Отработав пятнадцать лет во вредном цехе Афоня рано, в пятьдесят лет ушел на пенсию. Еще через два года у него умерла мать, и заядлый бобыль остался один. В своей квартире он появлялся лишь затем, чтобы помыться, да раз в три месяца перестирать белье. Готовить он никогда не готовил, питался исключительно всухомятку, предпочитая основным рационом хлеб и кильку в томатном соусе, запивая свою нехитрую пищу жидким чаем. На это у него уходила половина пенсии, вторую половину он тратил на корм голубям. То, что в столь поздний час у него появились гости, Афоню не удивило. К нему шли со всего города, выпить и спокойно посидеть в тепле и своеобразном уюте.

— Привет. Как здоровье, Григорьич? — спросил Кежа, усаживаясь в старое кресло напротив дивана. Старик с видимым недоумением посмотрел на него, потом перевел взгляд на Пупка.

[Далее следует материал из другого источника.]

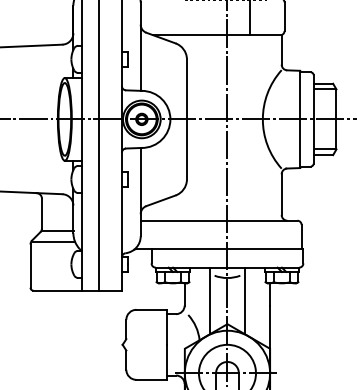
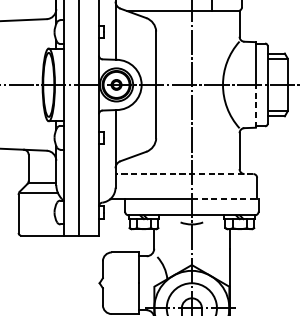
line: (300, 143) -> (256, 106), solid -> dashed
line: (218, 220) -> (183, 173), solid -> dashed
line: (265, 249) -> (225, 199), solid -> dashed
line: (210, 300) -> (176, 244), removed
line: (244, 300) -> (206, 244), removed

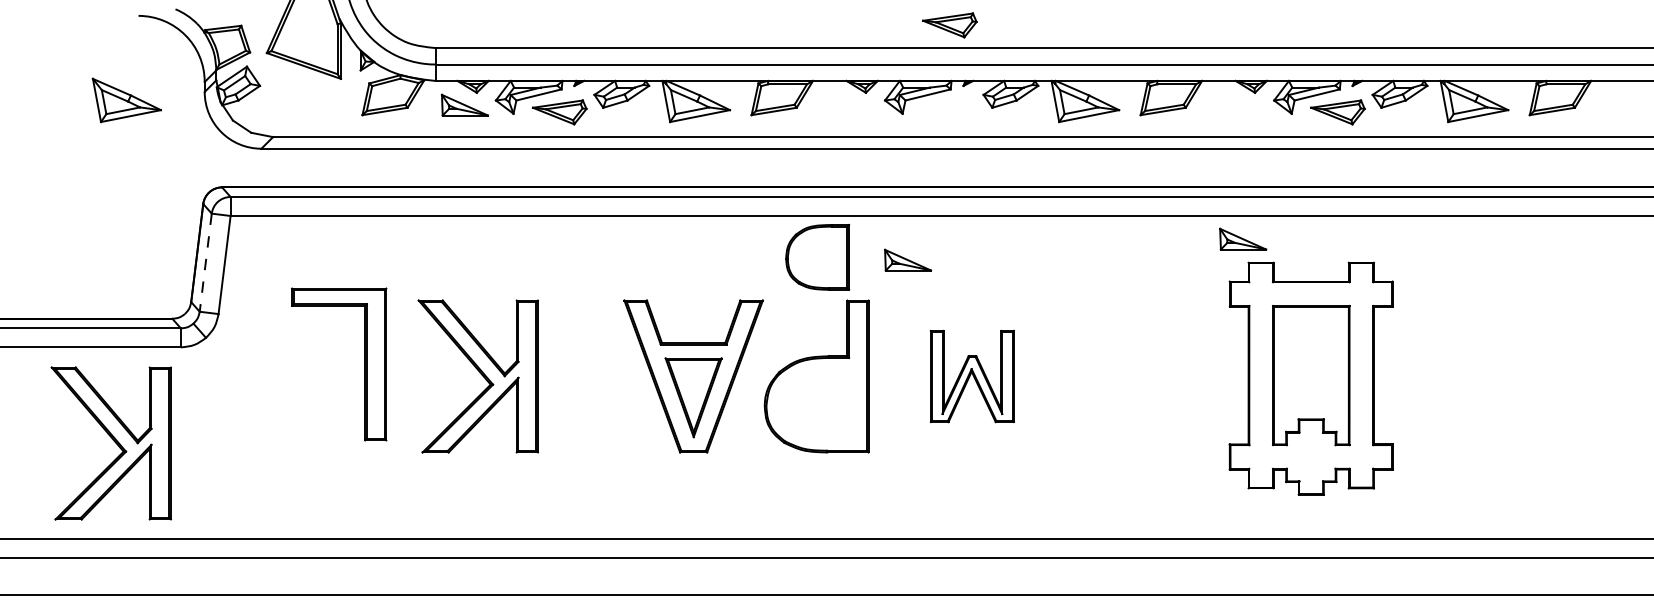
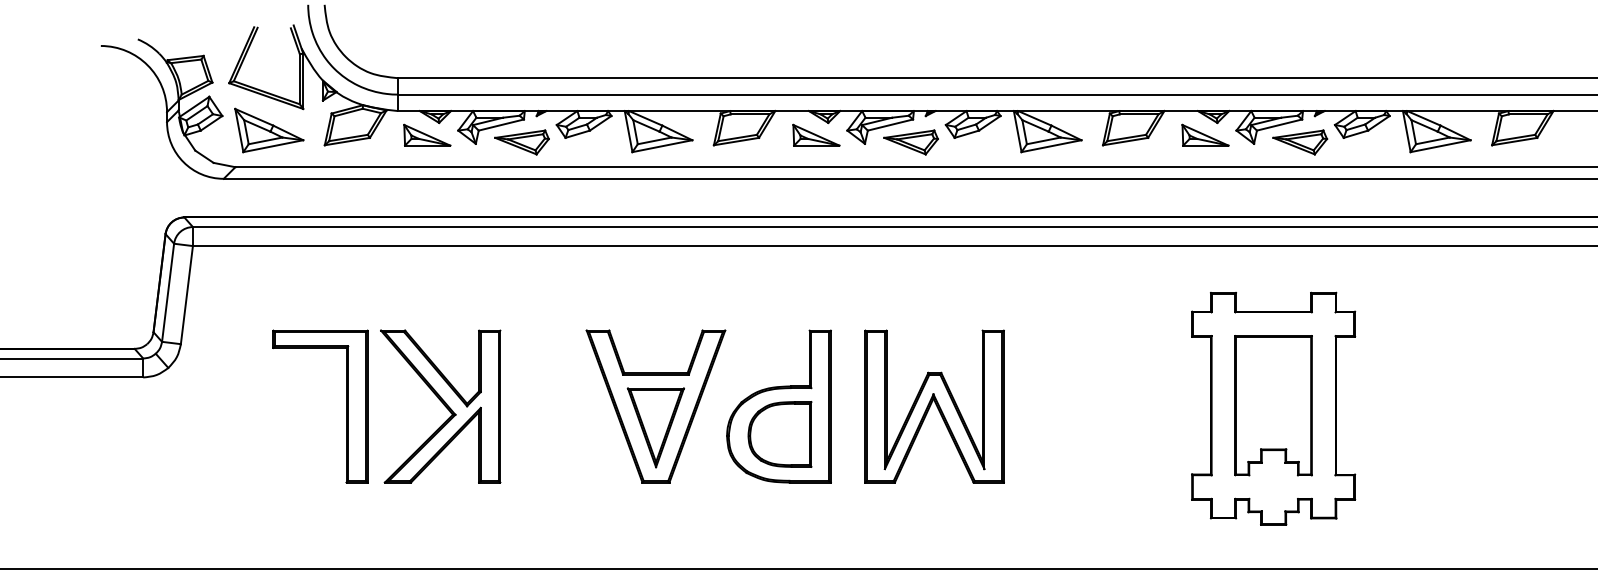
part: (949, 25) -> (910, 142), moved
part: (126, 100) -> (268, 130), moved
part: (1243, 238) -> (1205, 134), moved
part: (817, 257) -> (779, 434), moved
part: (908, 259) -> (816, 134), moved
line: (205, 263) -> (167, 293), dashed -> solid
part: (364, 364) -> (345, 406), moved
part: (972, 376) -> (934, 406), size x1.67
part: (110, 443) -> (72, 473), removed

— Опять пришёл, щенок! — резко обрушился Афоня на жавшегося за спину Кижаева Николая. — Вот я тебя!

— Что он такого сделал? — удивился Кежа.

— Что-что, на той неделе петарду на крышу мне закинул, а она же железная! Так бабахнуло, что все мои галчата чуть с ума не сошли. Обосрали тут всё на свете с испуга.

Кежа улыбнулся. Привычка называть своих птиц галчатами сохранилась у старика до сих пор.

— Он больше так не будет делать, да ведь, Николай? — спросил Игорь, иронично глянув через плечо на своего «суворовца».

— Угу, — подтвердил тот, не оставляя своей позиции за спиной старшего брата.

— Что-то я тебя, парень, не помню, — признался Афоня, вглядываясь в лицо позднего гостя. — Не местный, что ли?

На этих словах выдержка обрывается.